### Required tasks
(a) Answer these questions about the ponytail palm passage, one answer per line:
(i) Where was the palm bought, and in what size pot?
(ii) How many times has it been repotted?
(iii) What color is the new planter?
(b) Show each line of the entries that contains the word "series".

I love my 3-headed Ponytail Palm which I bought in a 6″ pot at the Santa Barbara Farmers Market years ago. But boy oh boy has it grown! I’ve repotted it twice and the last time was 2 1/2 years ago. It lives outdoors year round on my covered patio here in Tucson and thrives in the heat.

This same method of transplanting would also apply to a smaller Ponytail Palm. They can stay potbound for quite a while and like most plants, they’ll just stop growing. Even though was as potbound as can be, it still looked fine. It was starting to put out a big surge of spring growth so I definitely wanted to get this done before May rolled around.

Step 2:

Materials I used:

23″ Resin Chantham Planter in cobalt blue. This is a very lightweight yet durable & attractive (not to mention inexpensive!) container so it gets 2 thumbs up.

Succulent & cactus mix . Ponytail Palms need excellent drainage so this is key. I used 1 from a local company but I recommend this mix succulent & cactus mix if you can’t find 1 locally.

[Plotted data images]

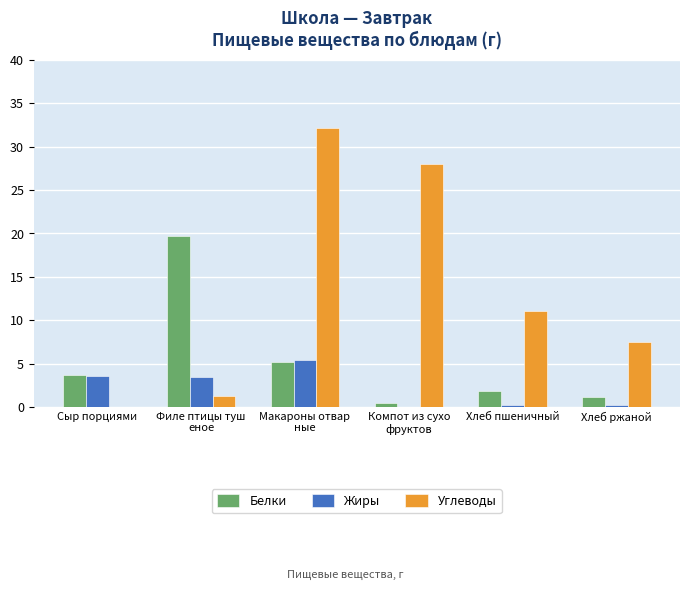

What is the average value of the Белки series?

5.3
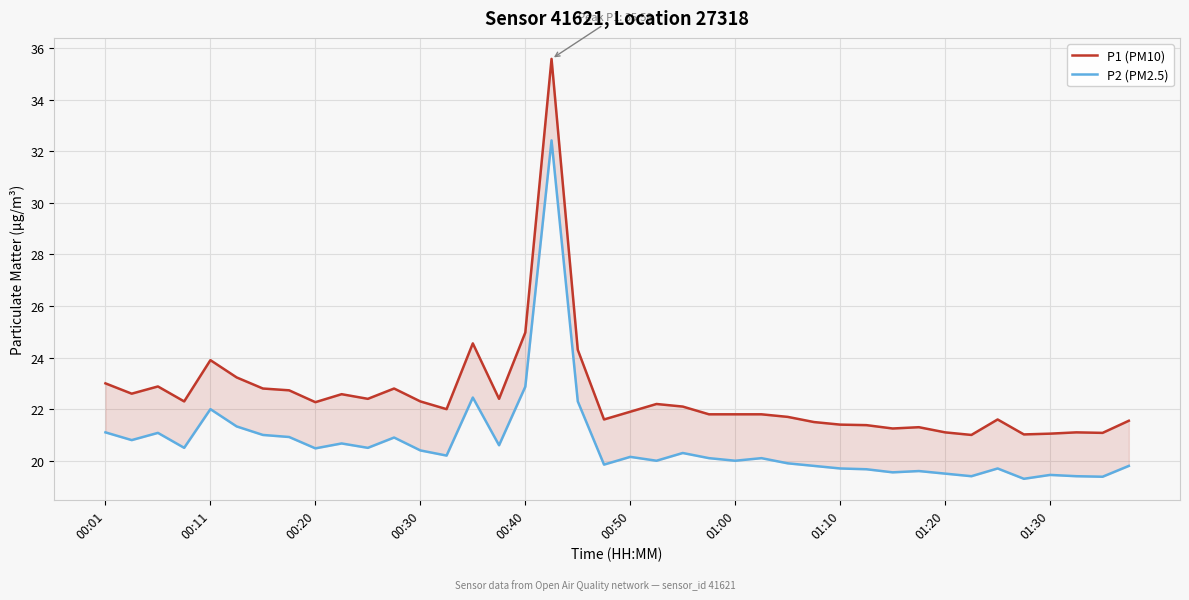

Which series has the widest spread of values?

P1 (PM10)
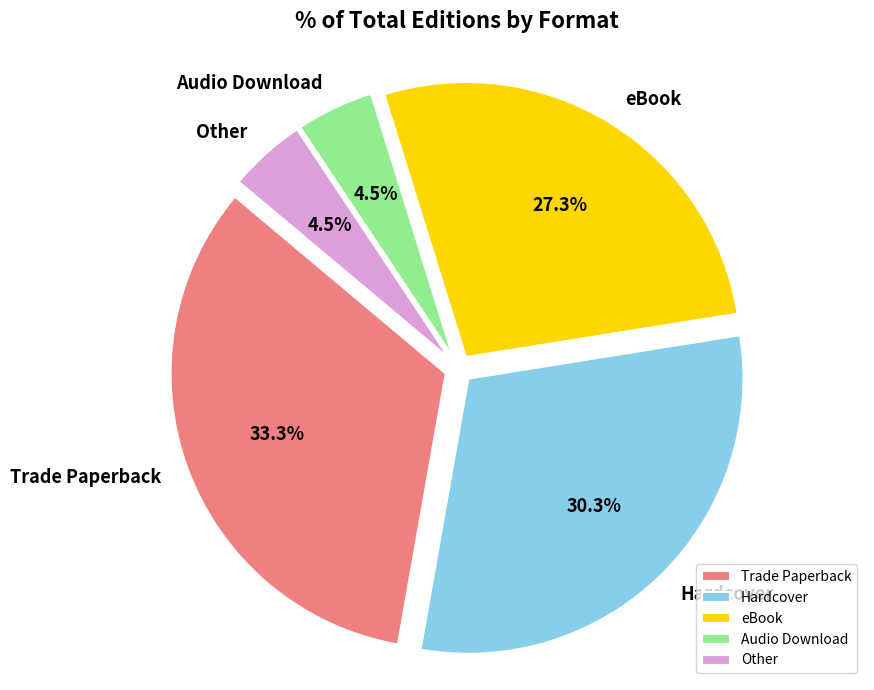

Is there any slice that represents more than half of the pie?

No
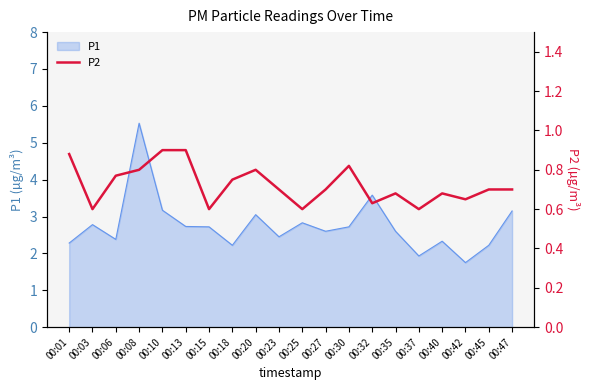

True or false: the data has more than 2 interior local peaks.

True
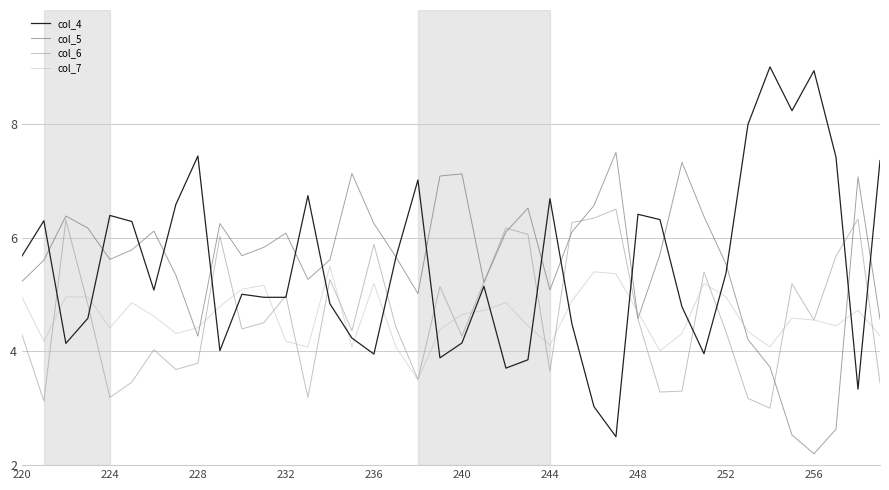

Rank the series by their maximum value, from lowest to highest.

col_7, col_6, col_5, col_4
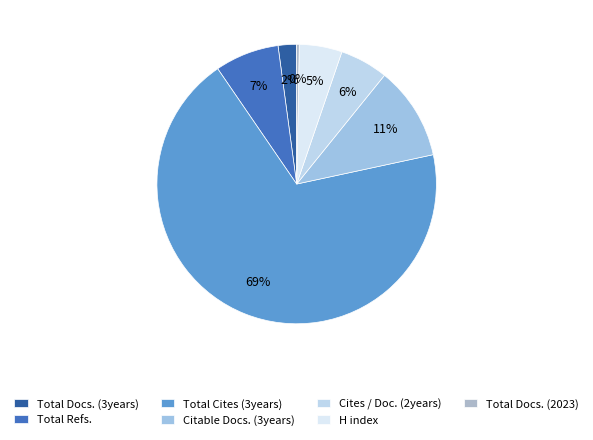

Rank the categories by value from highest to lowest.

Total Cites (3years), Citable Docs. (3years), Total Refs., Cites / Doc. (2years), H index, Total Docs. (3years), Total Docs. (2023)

### Completed exercise
(a)
(i) At the Santa Barbara Farmers Market, in a 6″ pot.
(ii) Twice.
(iii) Cobalt blue.

(b)
What is the average value of the Белки series?
Which series has the widest spread of values?
Rank the series by their maximum value, from lowest to highest.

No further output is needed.